Between opening presents and the noon meal, the seven kids
would trudge outside and play football. It did not matter what the weather was like, outside we went. I remember The Blizzard Bowl of '76, the year I was in grade four. That was the year my oldest sister Ruth outran Dave into a snowbank up to her hips for a TD .... then could not get out *L*.
Then there was the meal. It seemed we always broke up into
teams of sorts. Those who helped with the final meal preparations, those who saw about setting, serving and clearing, and those who cleaned up the destruction afterwards. Guess which job NO ONE wanted *L*. I think my favourite memory surrounding this stage was the Christmas that the adopted kids - me, Sam, and Dave - kicked everyone out of the kitchen, even my MOM :oO, and we did the final meal prep. Sam and Dave both went to WCC (Western Christian College) where singing was a huge part of classes, so they knew how to harmonize. I would start a song, and they would blend in. My mom used to talk about that so fondly, for the joy that emanated from the kitchen that day was something incredible. We were young adults then, and happy in each other's presence.
The afternoon was reserved for resting, relaxing, and the occasional board or card game. Music would be playing, and while Mom and Dad recuperated, the seven of us spent time rehashing our collective pasts. It was wonderful.
I have my own traditions with my children - had, really, since we seem to have lost something in recent years. Setting up the tree, giggling over the old ornaments the kids made when they were little, opening gifts one at a time, disguising and hiding presents. The year I scraped together enough money to buy them a Sega Genesis, I hid it in the basement of the house we lived in. Then I stuck an envelope in the tree for them. After all the gifts were opened, and I could see the kids trying not to be too disappointed over the lack of a game system, I said I thought they had overlooked a gift. I had to direct them back to the tree, then laughed with pure delight as they followed clues that took them all over the house on a Christmas Scavenger Hunt.

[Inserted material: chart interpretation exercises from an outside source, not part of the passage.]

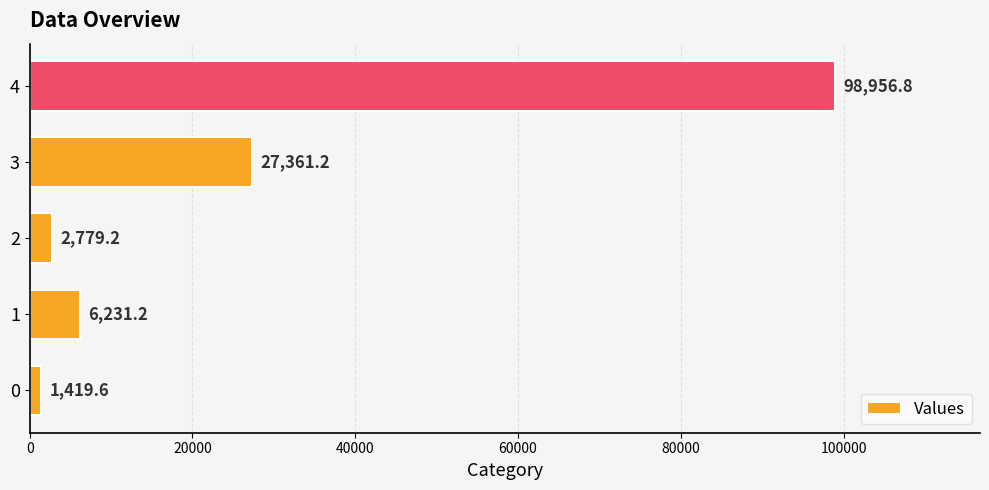

Is it true that the value at 4 is 98956.8?

True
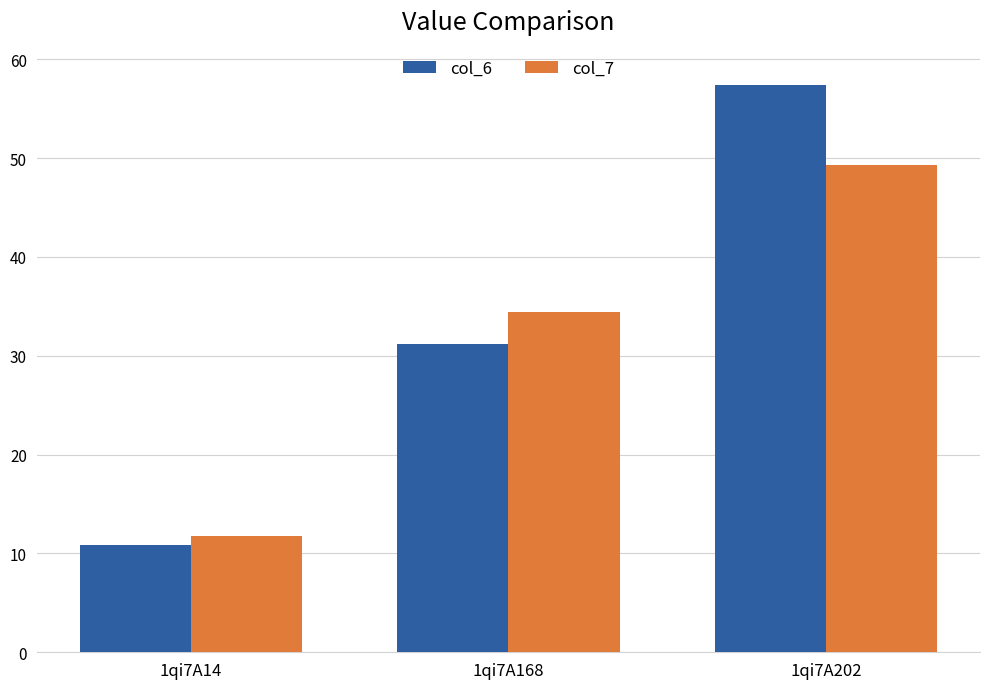

Which series has the largest total across all categories?

col_6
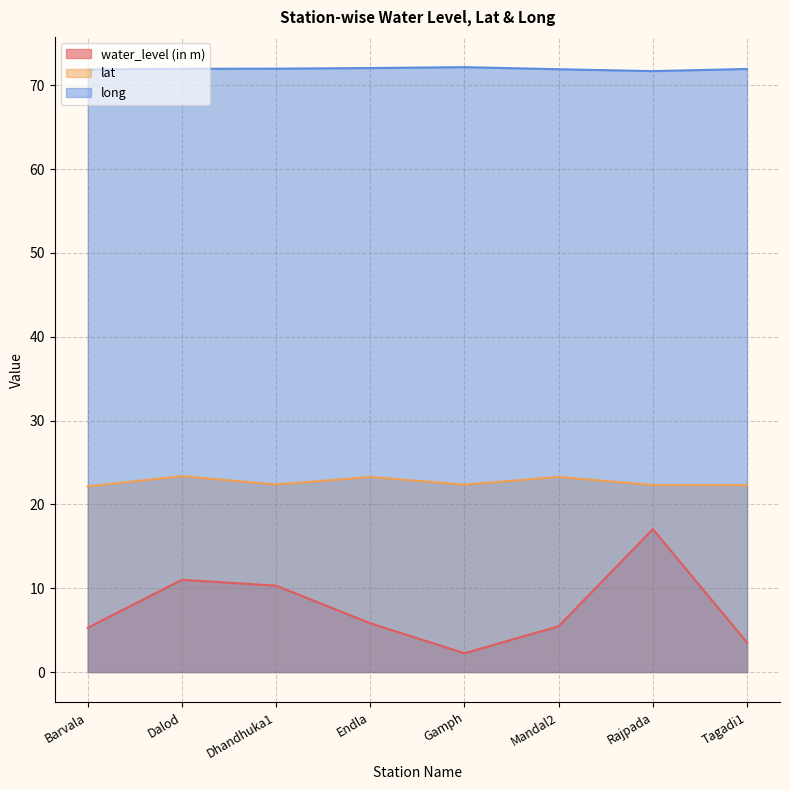

What position from the right is Tagadi1?

1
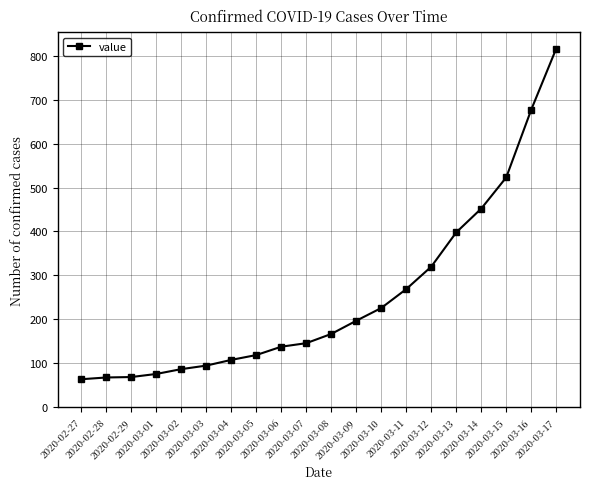

How many data points are less than 167?

10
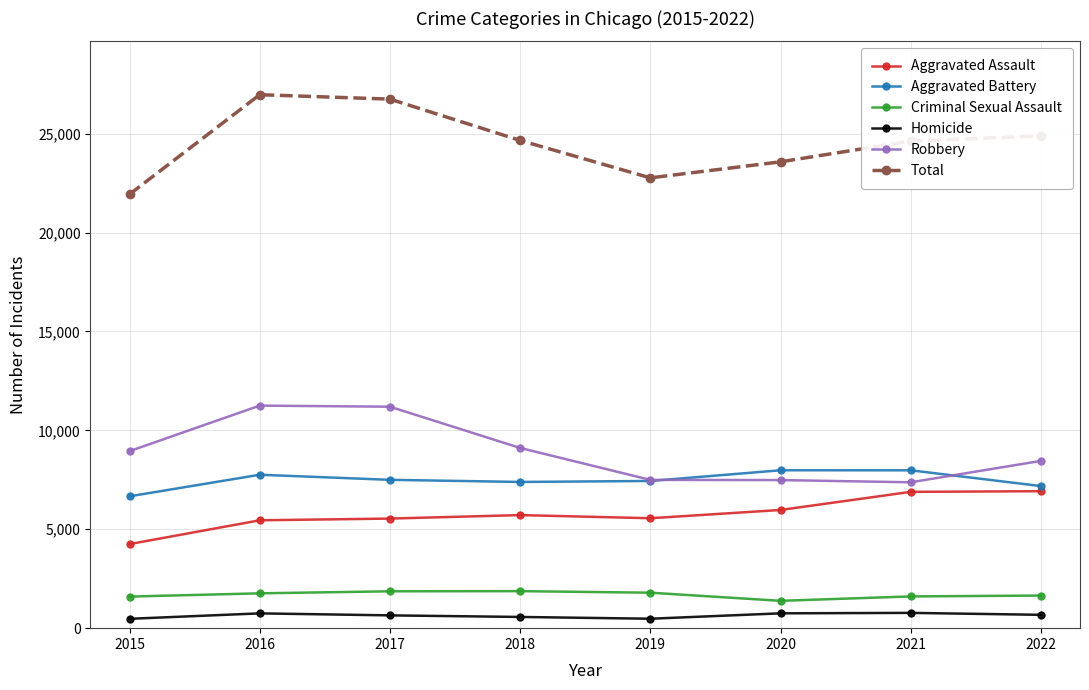

What is the value of the Aggravated Battery point at the 1st from the left?

6666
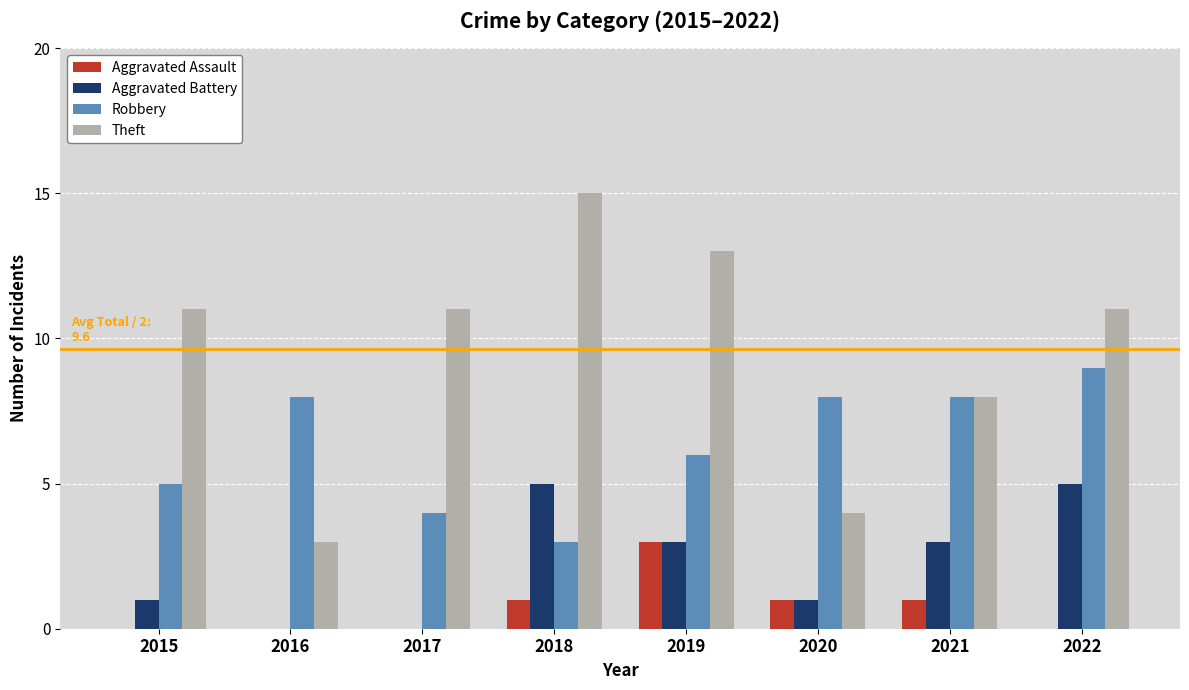

True or false: Theft has a value of 23 at 2019.

False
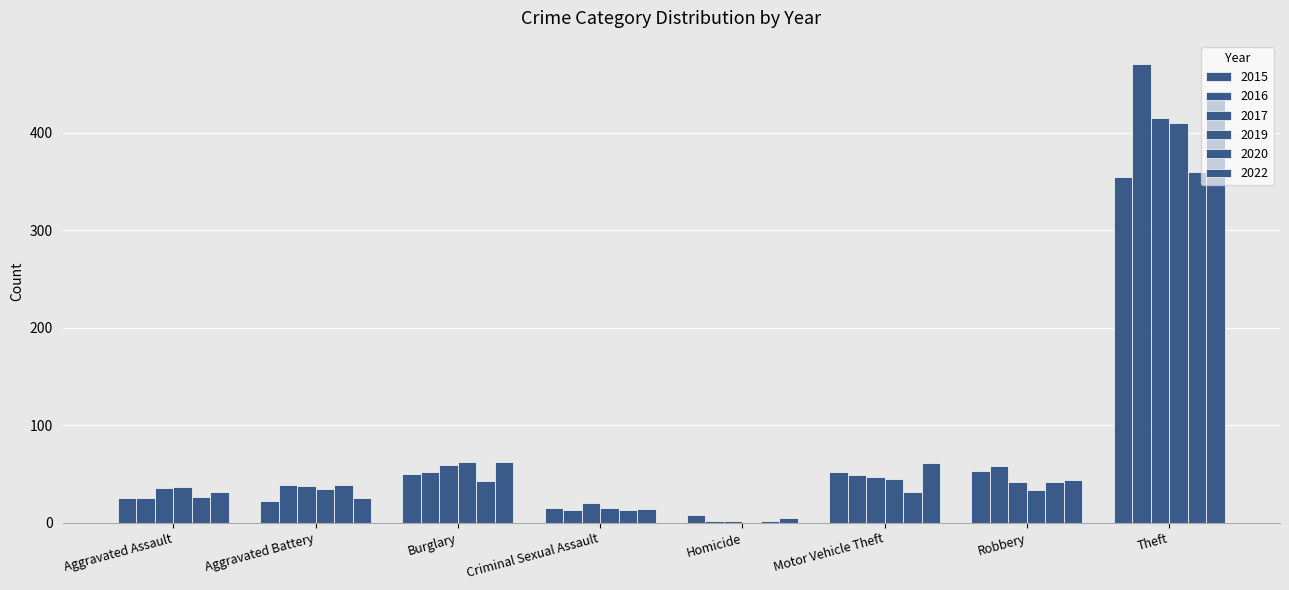

Where does the 2020 series first go above 39?

Burglary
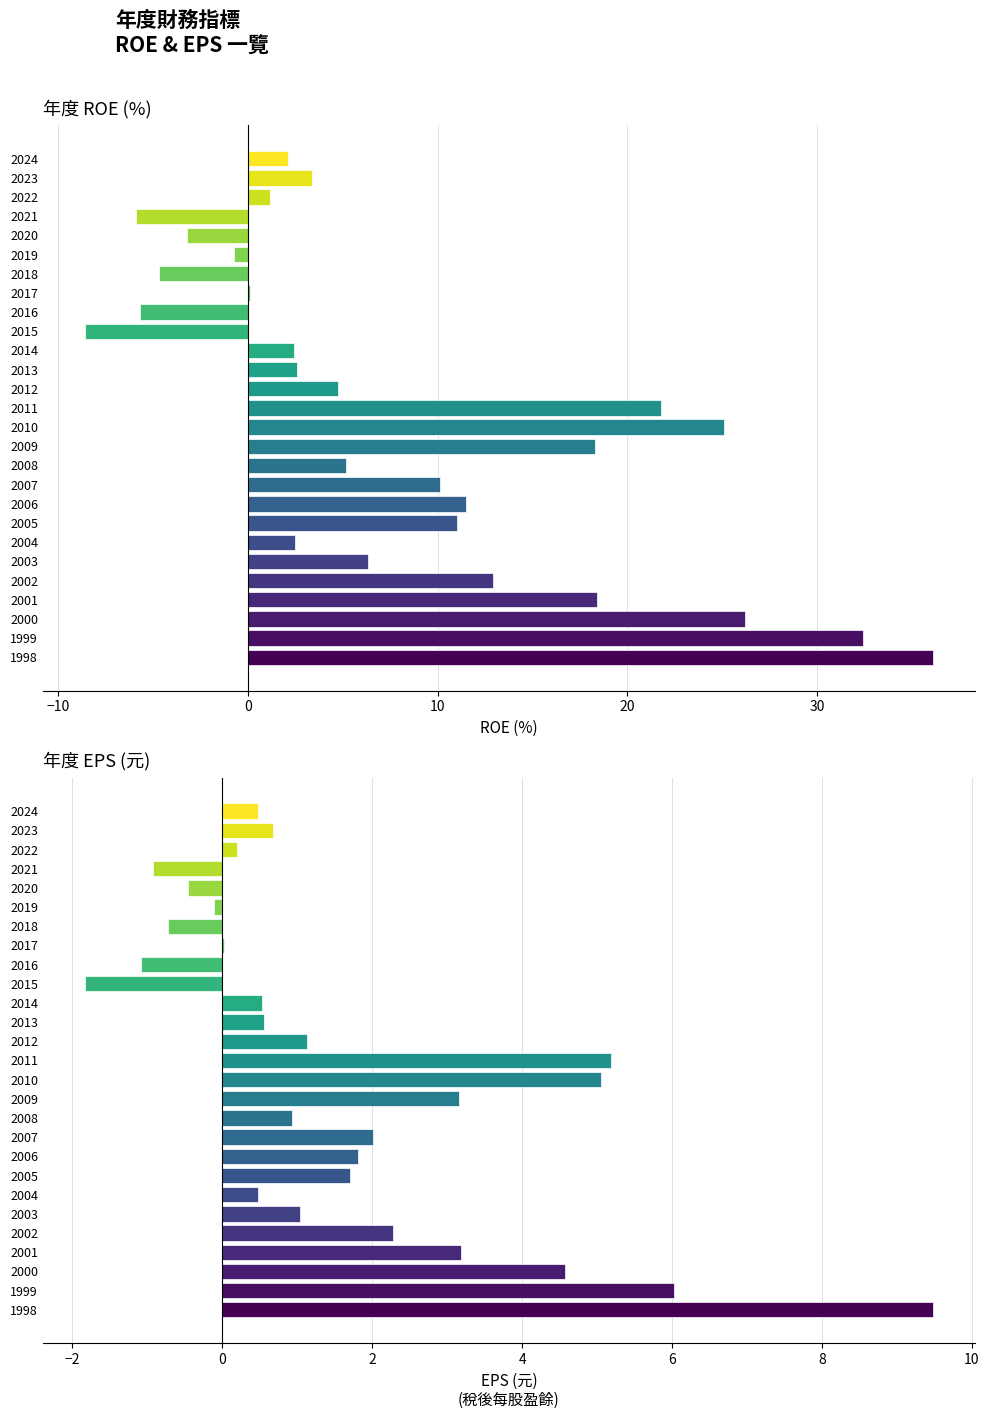

Is it true that ROE(%) equals -4.7 at 2018?

True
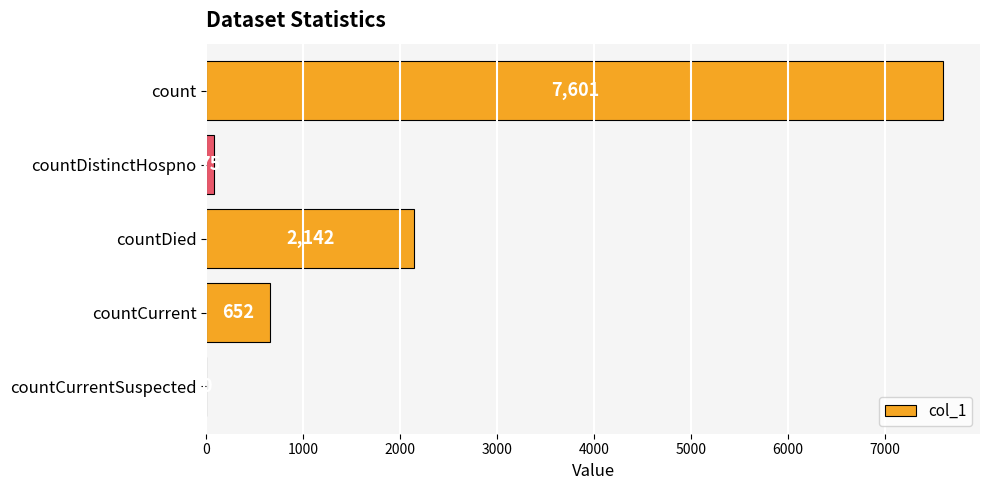

Is it true that the value at countDied is 2142?

True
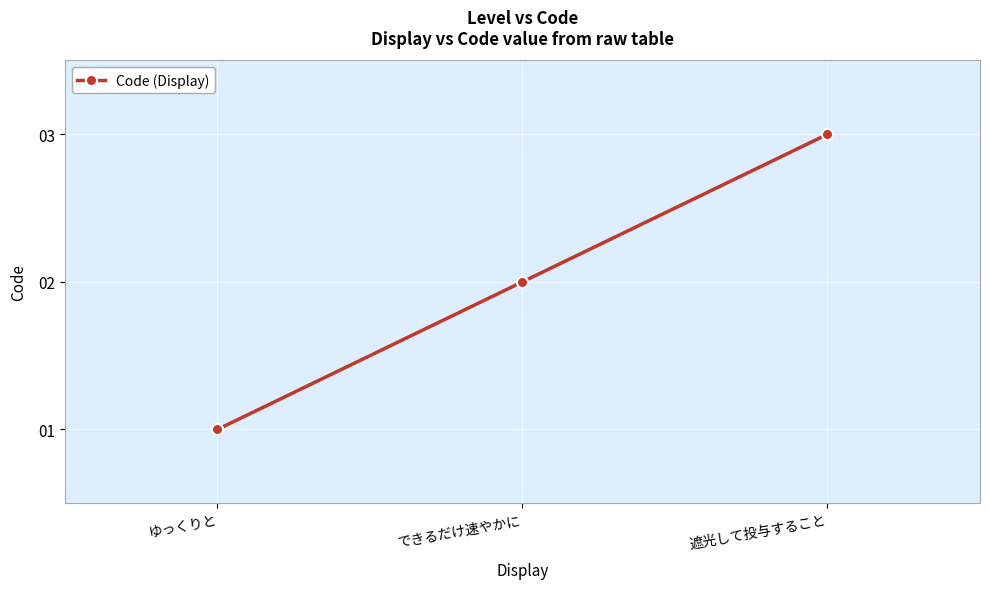

The chart shows a value of 1 at ゆっくりと. True or false?

True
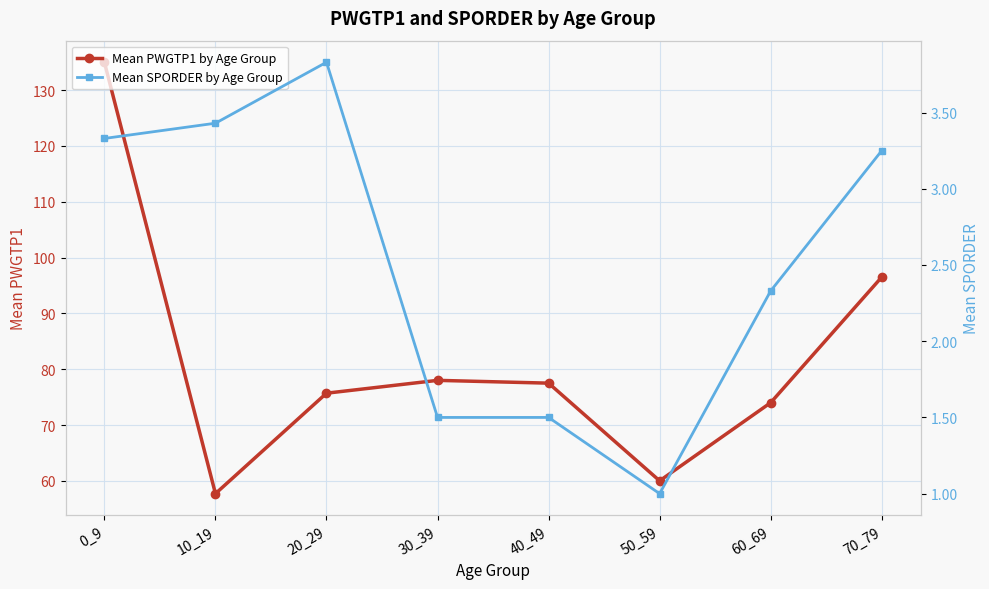

Between 10_19 and 20_29, which series saw the biggest shift?

Mean PWGTP1 by Age Group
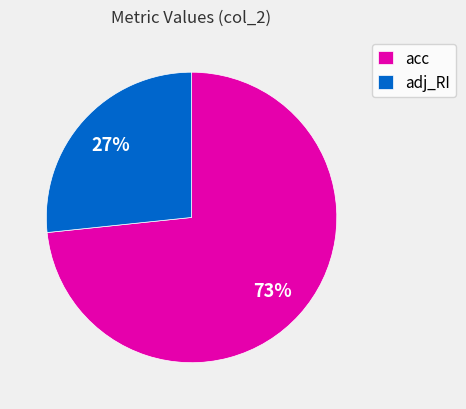

To the nearest percent, what is the combined percentage of adj_RI and acc?

100%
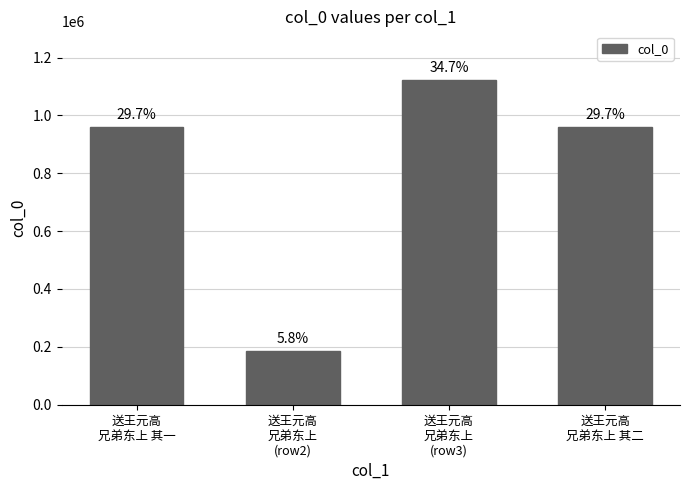

Does the chart contain any negative values?

No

I think the most important thing I taught the kids was that Christmas is more than a day, it is a feeling in our hearts. As the big kids had gotten older when I was growing up, they were not always able to come home on the 25th, so we had Early Christmas or Late Christmas, depending. After I was married and living in the USA, we continued that tradition. We would go home for Christmas - the kids and I did anyway - but I would put on a Christmas meal for the single men on my ex-husband's fire team. Usually it was on the 23rd, and I would cook a turkey with all the fixins, and have gifts for them all. Never anything big - we were not well paid - but something small that meant something to each of them. They loved it, and so did the kids. A couple of years after my divorce, I started doing that with my
friends from university, inviting them over for an early Christmas and continuing the ritual.
I love Christmas, even though it is a sad time of year for me now. I miss all those traditions, and for several years did nothing much at all at Christmas. I bought a small tree yesterday, a four footer. I am about to decorate it. Heaven help us all *L*.